Qu’est-ce qui t’a pris

Paul, qui a connu sa part d’épreuves, se considère tout de même chanceux dans la vie. Sur son album Ma maison favorite, la chanson Qu’est-ce qui t’a pris évoque des départs douloureux qui l’ont profondément touché. « Plusieurs personnes autour de moi se sont suicidées, explique-t-il, entre autres mon ancien bassiste et une amie de ma fille Émilie. C’est un ami qui a écrit cette chanson, mais quand je l’ai entendue, j’ai capoté. Ça m’a rappelé mes chums.
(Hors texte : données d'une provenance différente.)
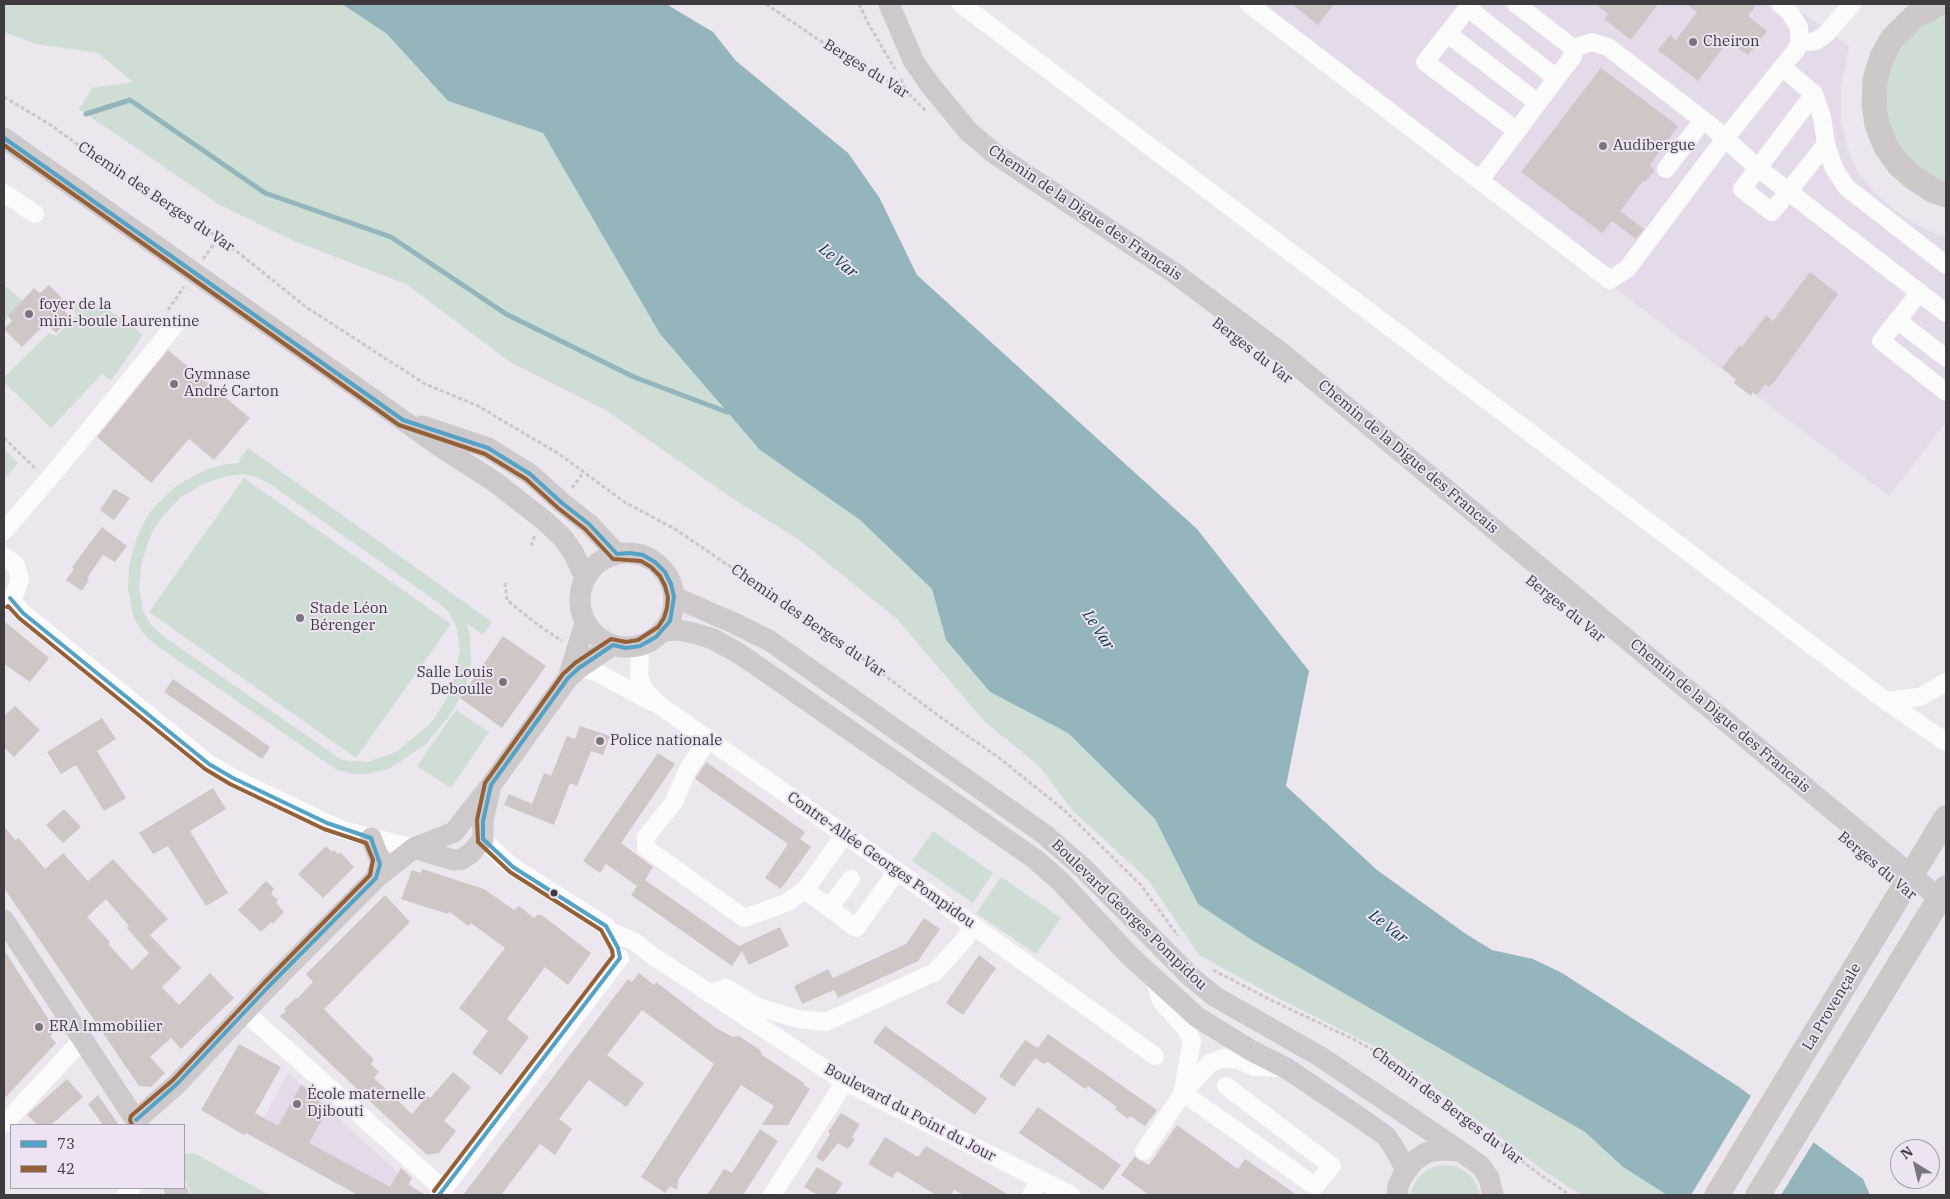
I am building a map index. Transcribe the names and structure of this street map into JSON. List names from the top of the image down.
{
  "streets": {
    "highway": ["La Provençale"],
    "main road": ["Chemin de la Digue des Francais", "Boulevard Georges Pompidou"],
    "street": ["Contre-Allée Georges Pompidou", "Boulevard du Point du Jour"],
    "path": ["Berges du Var", "Chemin des Berges du Var"]
  },
  "crossings": [
    ["Contre-Allée Georges Pompidou", "Boulevard Georges Pompidou"]
  ],
  "water": ["Le Var"],
  "places": [
    "Cheiron",
    "Audibergue",
    "foyer de la mini-boule Laurentine",
    "Gymnase André Carton",
    "Stade Léon Bérenger",
    "Salle Louis Deboulle",
    "Police nationale",
    "ERA Immobilier",
    "École maternelle Djibouti"
  ],
  "lines": ["transit line 73", "transit line 42"],
  "legend": ["73", "42"],
  "north": "top left"
}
Je ne la fais pas souvent en spectacle, car ça touche trop de monde. »

En 2018, cet artiste infatigable ressentait des symptômes alarmants : fatigue et essoufflement à l’effort. Il a dû subir une opération pour remplacer l’aorte et les valves de son cœur. « J’ai passé proche de mourir, c’est certain », reconnaît-il. Sans tabou, il aborde la question de sa propre fin. « Je viens de faire une toune, Quand mon heure viendra, de Daniel Léger. C’est magnifique! Moi, je suis serein. J’ai vécu au boutte! J’ai vraiment réalisé tous mes rêves. J’ai chanté avec les plus grandes stars internationales, qui étaient mes idoles quand j’étais enfant. J’ai chanté avec Aznavour à Paris, et Adamo vient encore de m’écrire une toune pour mon nouvel album. Quand je pense que j’ai commencé à apprendre la musique avec lui… »

Moi je ne pensais qu’à la musique

Paul Daraîche a passé une partie de sa jeunesse en Gaspésie, où il démontrait de bonnes aptitudes scolaires, mais son intérêt se portait déjà sur la musique. « La chanson Moi je ne pensais qu’à la musique, sur mon album Confidences, raconte justement ça, dit-il. À l’école, je ne pensais qu’à la musique. Comme j’étais premier de classe, je n’étudiais pas. En Gaspésie, à l’époque, il n’était pas question de longues études. Je suis arrivé à Montréal en 1956, à l’âge de 9 ans. On a capoté! Nous, on n’avait même pas de lumière de rue en Gaspésie à l’époque. Le soir, on se promenait dans le noir. La rue Sainte-Catherine et la plaza Saint-Hubert, dans ce temps-là, c’était comme Vegas. On se croyait dans un autre monde. »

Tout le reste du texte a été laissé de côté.